Now, we could leave these like this, but it’s ideal to express cos three 𝜃 purely in terms of cos and sin three 𝜃 purely in terms of sin. So, we use the well-known trigonometric identity cos squared 𝜃 plus sin squared 𝜃 equals one. And if we rearrange, we find that sin squared 𝜃 is equal to one minus cos squared 𝜃. Distributing these parentheses, and we find that this is equal to cos cubed 𝜃 minus three cos 𝜃 plus three cos cubed 𝜃. And finally, we collect like terms.

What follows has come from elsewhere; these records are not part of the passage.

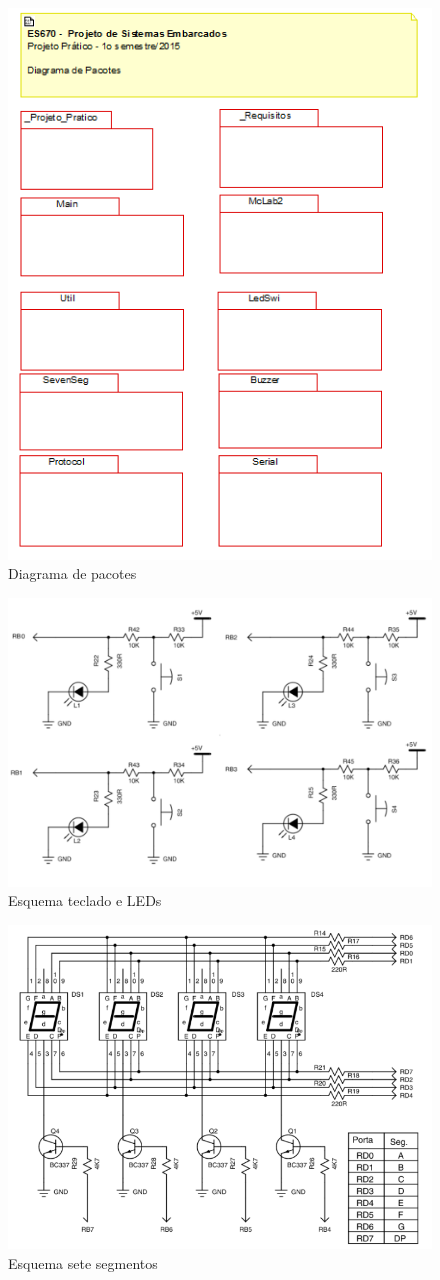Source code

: \documentclass{article}
\begin{document}
\begin{figure}[H]
	\centering
	\includegraphics[width=0.7\linewidth]{pacotes}
	\caption{Diagrama de pacotes}
	\label{fig:pacotes}
\end{figure}
\begin{figure}[H]
	\centering
	\includegraphics[width=0.7\linewidth]{esq_ledswi}
	\caption{Esquema teclado e LEDs}
	\label{fig:esq_ledswi}
\end{figure}
\begin{figure}[H]
	\centering
	\includegraphics[width=0.9\linewidth]{esq_7seg}
	\caption{Esquema sete segmentos}
	\label{fig:esq_7seg}
\end{figure}
\end{document}
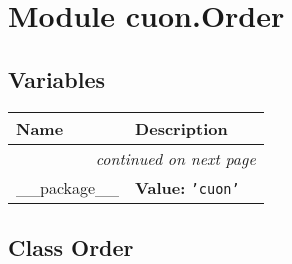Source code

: %
%
%


\section{Module cuon.Order}

    \label{cuon:Order}


  \subsection{Variables}

    \vspace{-1cm}
\hspace{\varindent}\begin{longtable}{|p{\varnamewidth}|p{\vardescrwidth}|l}
\cline{1-2}
\cline{1-2} \centering \textbf{Name} & \centering \textbf{Description}& \\
\cline{1-2}
\endhead\cline{1-2}\multicolumn{3}{r}{\small\textit{continued on next page}}\\\endfoot\cline{1-2}
\endlastfoot\raggedright \_\-\_\-p\-a\-c\-k\-a\-g\-e\-\_\-\_\- & \raggedright \textbf{Value:} 
{\tt \texttt{'}\texttt{cuon}\texttt{'}}&\\
\cline{1-2}
\end{longtable}



\subsection{Class Order}

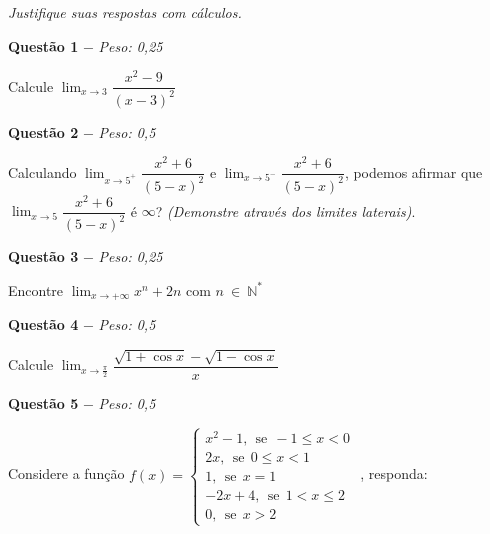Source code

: \documentclass[a4paper,11pt]{article}
\begin{document}
\textit{Justifique suas respostas com cálculos.}

\textbf{Questão 1} $-$ \textit{Peso: 0,25}

Calcule $\displaystyle\lim_{x\rightarrow 3}\dfrac{x^2-9}{(x-3)^2}$

\textbf{Questão 2} $-$ \textit{Peso: 0,5}

Calculando $\displaystyle\lim_{x\rightarrow 5^+}\dfrac{x^2+6}{(5-x)^2}$ e $\displaystyle\lim_{x\rightarrow 5^-}\dfrac{x^2+6}{(5-x)^2}$, podemos afirmar que $\displaystyle\lim_{x\rightarrow 5}\dfrac{x^2+6}{(5-x)^2}$ é $\infty$? \textit{(Demonstre através dos limites laterais)}.

\textbf{Questão 3} $-$ \textit{Peso: 0,25}

Encontre $\displaystyle\lim_{x\rightarrow +\infty}x^n+2n$ com $n \ \in \ \mathbb{N}^*$


\textbf{Questão 4} $-$ \textit{Peso: 0,5}

Calcule $\displaystyle\lim_{x\rightarrow \frac{\pi}{2}}\dfrac{\sqrt{1+\cos x}-\sqrt{1-\cos x}}{x}$


\textbf{Questão 5} $-$ \textit{Peso: 0,5}

Considere a função $f(x)=\left\{\begin{array}{lllll}x^2-1, \ \ \text{se} \ \ -1\leq x<0\\ 2x,  \ \ \text{se} \ \ 0\leq x<1 \\ 1,   \ \ \text{se} \ \ x = 1 \\ -2x+4, \ \ \text{se} \ \ 1< x\leq 2\\  0, \ \ \text{se} \ \  x>2 \end{array}$ , responda:\\
\end{document}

And we find that cos of three 𝜃 is equal to four cos cubed 𝜃 minus three cos 𝜃.

Let’s repeat this process for sin three 𝜃. This time, we replace cos squared 𝜃 with one minus sin squared 𝜃. Distributing the parentheses, and this becomes three sin 𝜃 minus three sin cubed 𝜃 minus sin cubed 𝜃, which simplifies to three sin 𝜃 minus four sin cubed 𝜃. And so, we’ve used Euler’s formula to derive a formula for cos three 𝜃 and sin three 𝜃 in terms of sin 𝜃 and cos 𝜃. Cos three 𝜃 is equal to four cos cubed 𝜃 minus three cos 𝜃, whereas sin three 𝜃 is equal to three sin 𝜃 minus four sin cubed 𝜃.